→ Exercise aim: Where a line below carries the word "Mycobacterium", include it in the count, then give the count alone.

[Page-level text extractions]
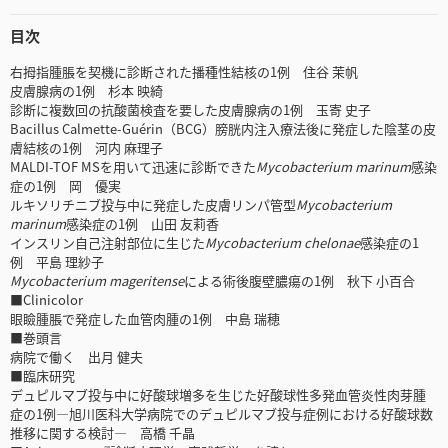
目次
右拇指腫脹を契機に診断された播種性結核の1例 住谷 茉帆
皮膚腺病の1例 杉本 映綺
診断に複数回の抗酸菌検査を要した皮膚腺病の1例 玉寄 史子
Bacillus Calmette-Guérin（BCG）膀胱内注入療法後に発症した陰茎の皮
膚結核の1例 河内 麻理子
MALDI-TOF MSを用いて迅速に診断できた
Mycobacterium marinum
感染
症の1例 岡 優実
ルキソリチニブ投与中に発症した皮膚リンパ管型
Mycobacterium
marinum
感染症の1例 山田 友莉香
インスリン自己注射部位に生じた
Mycobacterium chelonae
感染症の1
例 平島 理紗子
Mycobacterium mageritense
による術後腹壁膿瘍の1例 秋下 小百合
■Clinicolor
眼瞼腫脹で発症した血管肉腫の1例 中島 瑞穂
■巻頭言
病院で働く 出月 健夫
■臨床研究
デュピルマブ投与中に好酸球増多を生じた好酸球性多発血管炎性肉芽腫
症の1例―旭川医科大学病院でのデュピルマブ投与症例における好酸球数
推移に関する検討― 高橋 千晶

→ Answer to this exercise: 4